**Data extract**
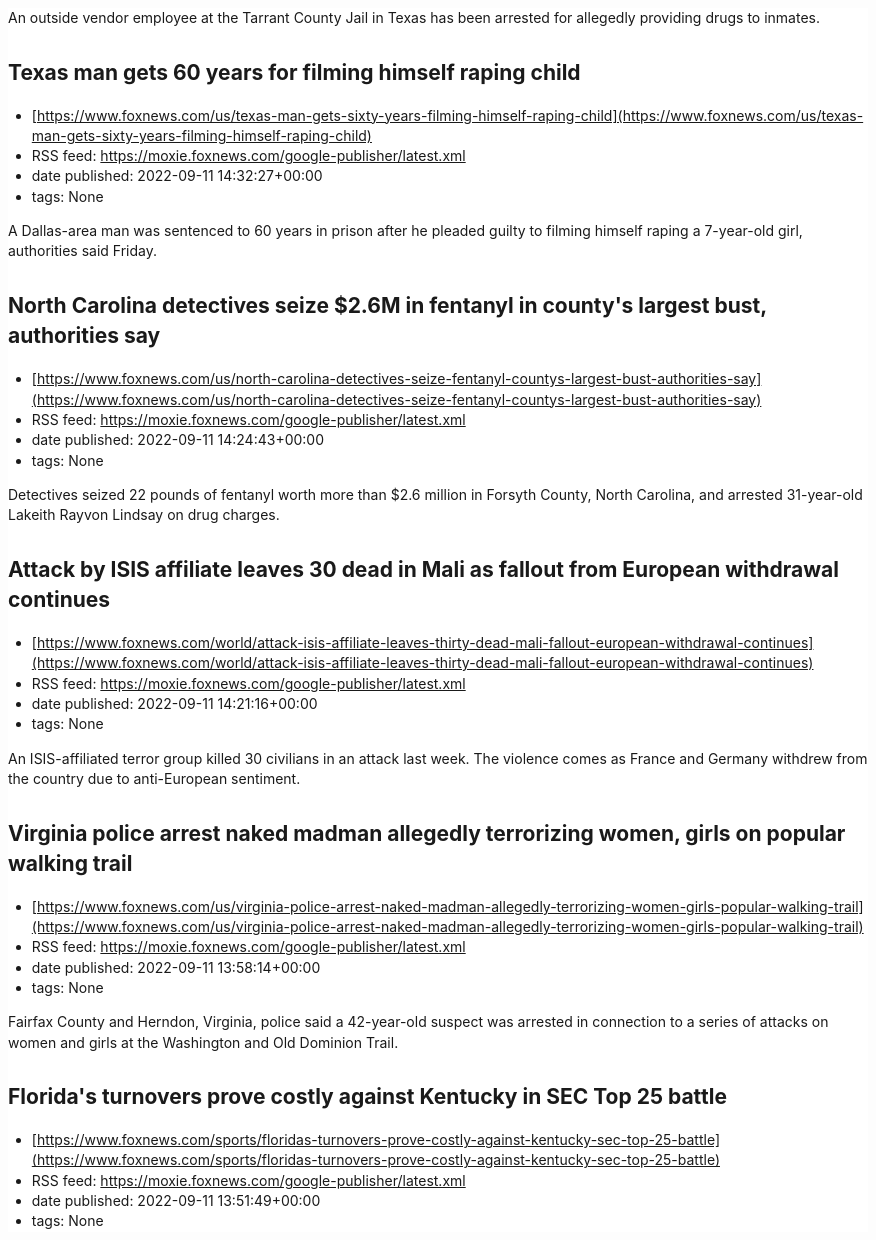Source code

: An outside vendor employee at the Tarrant County Jail in Texas has been arrested for allegedly providing drugs to inmates.

## Texas man gets 60 years for filming himself raping child
 - [https://www.foxnews.com/us/texas-man-gets-sixty-years-filming-himself-raping-child](https://www.foxnews.com/us/texas-man-gets-sixty-years-filming-himself-raping-child)
 - RSS feed: https://moxie.foxnews.com/google-publisher/latest.xml
 - date published: 2022-09-11 14:32:27+00:00
 - tags: None

A Dallas-area man was sentenced to 60 years in prison after he pleaded guilty to filming himself raping a 7-year-old girl, authorities said Friday.

## North Carolina detectives seize $2.6M in fentanyl in county's largest bust, authorities say
 - [https://www.foxnews.com/us/north-carolina-detectives-seize-fentanyl-countys-largest-bust-authorities-say](https://www.foxnews.com/us/north-carolina-detectives-seize-fentanyl-countys-largest-bust-authorities-say)
 - RSS feed: https://moxie.foxnews.com/google-publisher/latest.xml
 - date published: 2022-09-11 14:24:43+00:00
 - tags: None

Detectives seized 22 pounds of fentanyl worth more than $2.6 million in Forsyth County, North Carolina, and arrested 31-year-old Lakeith Rayvon Lindsay on drug charges.

## Attack by ISIS affiliate leaves 30 dead in Mali as fallout from European withdrawal continues
 - [https://www.foxnews.com/world/attack-isis-affiliate-leaves-thirty-dead-mali-fallout-european-withdrawal-continues](https://www.foxnews.com/world/attack-isis-affiliate-leaves-thirty-dead-mali-fallout-european-withdrawal-continues)
 - RSS feed: https://moxie.foxnews.com/google-publisher/latest.xml
 - date published: 2022-09-11 14:21:16+00:00
 - tags: None

An ISIS-affiliated terror group killed 30 civilians in an attack last week. The violence comes as France and Germany withdrew from the country due to anti-European sentiment.

## Virginia police arrest naked madman allegedly terrorizing women, girls on popular walking trail
 - [https://www.foxnews.com/us/virginia-police-arrest-naked-madman-allegedly-terrorizing-women-girls-popular-walking-trail](https://www.foxnews.com/us/virginia-police-arrest-naked-madman-allegedly-terrorizing-women-girls-popular-walking-trail)
 - RSS feed: https://moxie.foxnews.com/google-publisher/latest.xml
 - date published: 2022-09-11 13:58:14+00:00
 - tags: None

Fairfax County and Herndon, Virginia, police said a 42-year-old suspect was arrested in connection to a series of attacks on women and girls at the Washington and Old Dominion Trail.

## Florida's turnovers prove costly against Kentucky in SEC Top 25 battle
 - [https://www.foxnews.com/sports/floridas-turnovers-prove-costly-against-kentucky-sec-top-25-battle](https://www.foxnews.com/sports/floridas-turnovers-prove-costly-against-kentucky-sec-top-25-battle)
 - RSS feed: https://moxie.foxnews.com/google-publisher/latest.xml
 - date published: 2022-09-11 13:51:49+00:00
 - tags: None

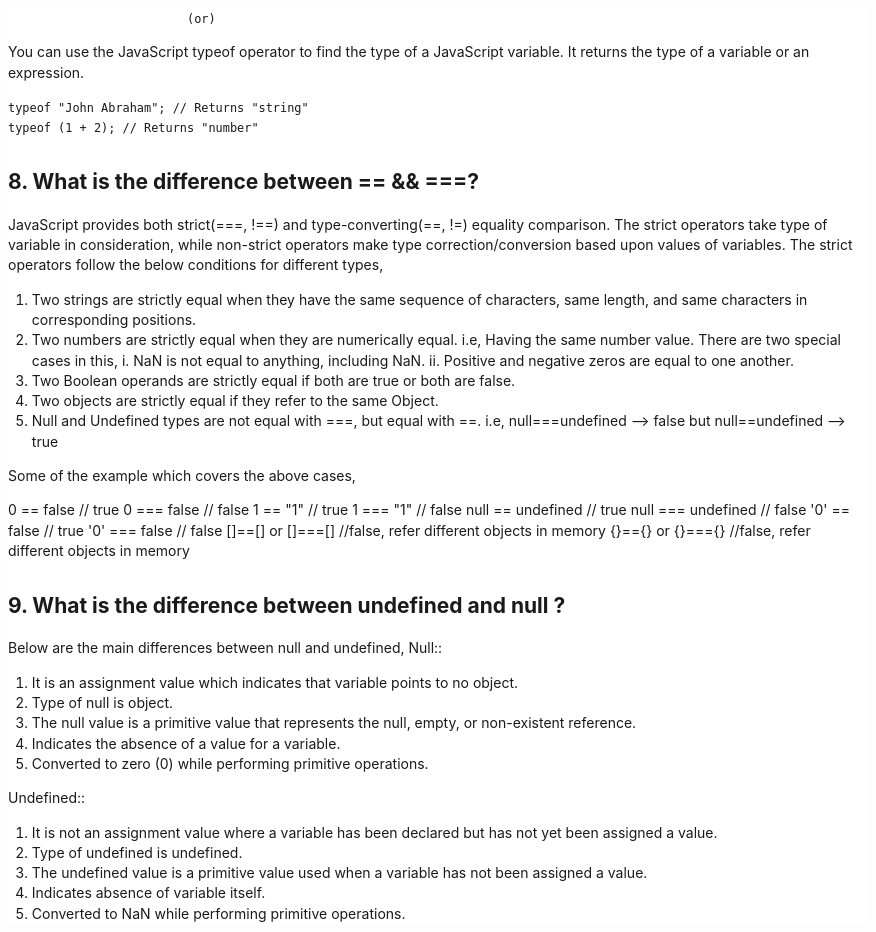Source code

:                              (or)
You can use the JavaScript typeof operator to find the type of a JavaScript variable. It returns the type of a variable or an expression.

    typeof "John Abraham"; // Returns "string"
    typeof (1 + 2); // Returns "number"

## 8. What is the difference between == && ===?
JavaScript provides both strict(===, !==) and type-converting(==, !=) equality comparison. The strict operators take type of variable in consideration, while non-strict operators make type correction/conversion based upon values of variables. The strict operators follow the below conditions for different types,

  1. Two strings are strictly equal when they have the same sequence of characters, same length, and same characters in corresponding positions.
  2. Two numbers are strictly equal when they are numerically equal. i.e, Having the same number value. There are two special cases in this,
      i. NaN is not equal to anything, including NaN.
      ii. Positive and negative zeros are equal to one another.
  3. Two Boolean operands are strictly equal if both are true or both are false.
  4. Two objects are strictly equal if they refer to the same Object.
  5. Null and Undefined types are not equal with ===, but equal with ==. i.e, null===undefined --> false but null==undefined --> true

Some of the example which covers the above cases,

   0 == false   // true
   0 === false  // false
   1 == "1"     // true
   1 === "1"    // false
   null == undefined // true
   null === undefined // false
   '0' == false // true
   '0' === false // false
   []==[] or []===[] //false, refer different objects in memory
   {}=={} or {}==={} //false, refer different objects in memory

## 9. What is the difference between undefined and null ?
Below are the main differences between null and undefined,
Null::                   
 1. It is an assignment value which indicates that variable points to no object. 
 2. Type of null is object.
 3. The null value is a primitive value that represents the null, empty, or non-existent reference.
 4. Indicates the absence of a value for a variable.
 5. Converted to zero (0) while performing primitive operations.
 
Undefined:: 
 1. It is not an assignment value where a variable has been declared but has not yet been assigned a value.
 2. Type of undefined is undefined.
 3. The undefined value is a primitive value used when a variable has not been assigned a value.
 4. Indicates absence of variable itself.
 5. Converted to NaN while performing primitive operations.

**Work task**
In the records above, how many lines hold the string "strictly"? Only the number should be given.

**Result for this task**
4